## EXERCISE GOAL
Below are the records. Retype exactly the lines between the lines holding "thumb ip: (844, 800)" and "thumb cmc: (1110, 970)", inclusive.

## INPUT MATERIAL
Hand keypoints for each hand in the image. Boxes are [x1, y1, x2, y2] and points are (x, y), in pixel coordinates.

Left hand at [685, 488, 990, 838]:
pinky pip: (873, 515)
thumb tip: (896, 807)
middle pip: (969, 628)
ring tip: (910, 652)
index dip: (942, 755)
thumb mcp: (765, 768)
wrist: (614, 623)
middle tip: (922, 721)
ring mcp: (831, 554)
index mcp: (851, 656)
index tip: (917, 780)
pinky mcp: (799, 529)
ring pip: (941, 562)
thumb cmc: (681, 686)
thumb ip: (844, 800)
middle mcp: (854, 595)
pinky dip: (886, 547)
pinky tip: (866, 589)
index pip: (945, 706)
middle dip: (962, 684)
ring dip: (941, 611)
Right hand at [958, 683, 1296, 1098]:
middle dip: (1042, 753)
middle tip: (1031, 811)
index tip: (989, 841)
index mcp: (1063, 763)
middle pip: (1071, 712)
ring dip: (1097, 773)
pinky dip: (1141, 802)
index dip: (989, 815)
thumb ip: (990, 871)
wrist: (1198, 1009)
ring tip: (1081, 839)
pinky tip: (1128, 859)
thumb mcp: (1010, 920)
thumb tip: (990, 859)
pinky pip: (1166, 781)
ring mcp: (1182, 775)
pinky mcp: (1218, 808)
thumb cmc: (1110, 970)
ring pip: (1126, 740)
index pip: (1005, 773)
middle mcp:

## EXERCISE RESULT
thumb ip: (844, 800)
middle mcp: (854, 595)
pinky dip: (886, 547)
pinky tip: (866, 589)
index pip: (945, 706)
middle dip: (962, 684)
ring dip: (941, 611)
Right hand at [958, 683, 1296, 1098]:
middle dip: (1042, 753)
middle tip: (1031, 811)
index tip: (989, 841)
index mcp: (1063, 763)
middle pip: (1071, 712)
ring dip: (1097, 773)
pinky dip: (1141, 802)
index dip: (989, 815)
thumb ip: (990, 871)
wrist: (1198, 1009)
ring tip: (1081, 839)
pinky tip: (1128, 859)
thumb mcp: (1010, 920)
thumb tip: (990, 859)
pinky pip: (1166, 781)
ring mcp: (1182, 775)
pinky mcp: (1218, 808)
thumb cmc: (1110, 970)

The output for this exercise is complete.